La municipalité rappelle que l’héritage colonial est également abordé dans l’accrochage permanent du Musée d’art et d’histoire (MahN), dont le site propose une page consacrée aux recherches de provenance et recherches sur le passé colonial. Elle a également confié à une historienne la rédaction de 50 biographies de femmes “notamment (…) d’origine étrangère ou issues de minorités, décédées et qui ont un lien avec Neuchâtel” dans le but de rendre l’espace public plus inclusif. Enfin, à plus long terme, le réaménagement de la place elle-même sur laquelle la statue est disposée est à l’étude.
Naming Natures et le patrimoine “naturel”
Co-porté par l’Ocim, le Muséum d’Histoire naturelle de Neuchâtel (MHNN), et le département de sciences humaines, sociales et politiques de l’institut fédéral de technologie de Zürich, Naming Natures propose à la fois un colloque, qui s’est tenu du 15 au 17 mars dernier, et une exposition prévue pour l’automne 2024. Le projet entend explorer “le lourd passé des musées d’histoire naturelle, en ouvrant un dialogue sur l’importance d’intégrer des perspectives autochtones, dans le but de dépasser les biais potentiels sur notre compréhension de la crise environnementale”. L’exposition aura lieu simultanément au MHNN et au CAN (Centre d’art de Neuchâtel), illustrant la double approche du projet, à la frontière entre art et science.

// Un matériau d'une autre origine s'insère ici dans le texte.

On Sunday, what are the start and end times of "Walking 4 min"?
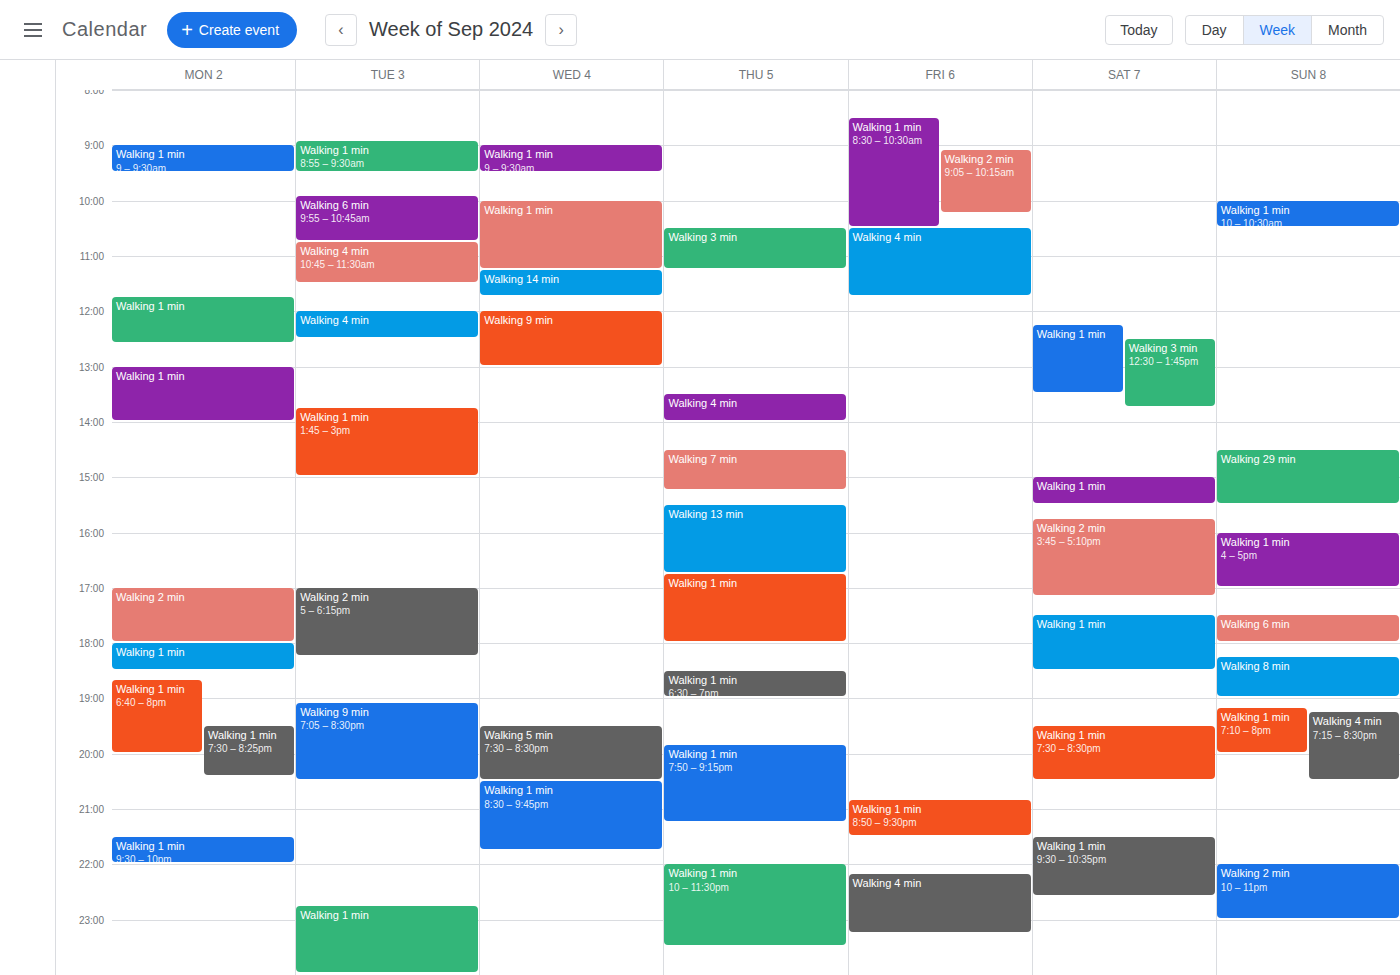
7:15 PM to 8:30 PM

Les restitutions vues de Suisse
À lire dans Arcinfo, Lena Wurgler fait un état des lieux de la situation. Elle évoque l’Initiative Bénin Suisse, lancée en 2021 sous l’impulsion du Musée Rietberg, et qui montré que 53 objets des 96 béninoises présentes dans les collections suisses ont été “pillées” ou “vraisemblablement pillées”. Le projet a donné lieu à un rapport et un colloque début 2023. En février dernier, le MEG en rendu un masque et un hochet rituel à des représentants de la nation Haudenosaunee du Canada. L’article se renferme en rassurant le lectorat : les musées suisses ne vont pas se vider… Toujours étonnant qu’on revienne aussi régulièrement sur cette angoisse.
L’association des musées suisses propose une brochure consacrée aux recherches de provenance. Éditée en 2022, elle rappelle que, bien que la Suisse n’ait pas eu de colonies, ses musées hébergent des collections issues de contextes coloniaux. Les autrices et les auteurs soulignent les recherches de provenance, qui s’inscrivent dans les dynamiques actuelles tant politiques que muséologiques, doivent s’effectuer en associant les communautés sources :“les récits et les perspectives eurocentrées des musées doivent être repensés et la gestion de ces collections soumise à un examen critique.” Après un bref rappel des définitions et du contexte, le document pose le cadre juridique des recherches de provenance. Une série de bonnes pratiques illustrées d’études de cas et de ressources sont ensuite listées.
À noter : j’ai déjà évoqué des initiatives venant de Suisse dans les n°5 et n°7 de la Botte de Champollion.
C’est tout pour aujourd’hui. Merci à l’historienne de l’art et muséologue Claire Brizon, dont le précieux travail de veille sur LinkedIn m’a soufflé l’idée de ce numéro spécial Suisse.
Je vous donne rendez-vous dans deux semaines, pour un nouveau numéro de La botte de Champollion consacré à l’actualité de la décolonisation des musées.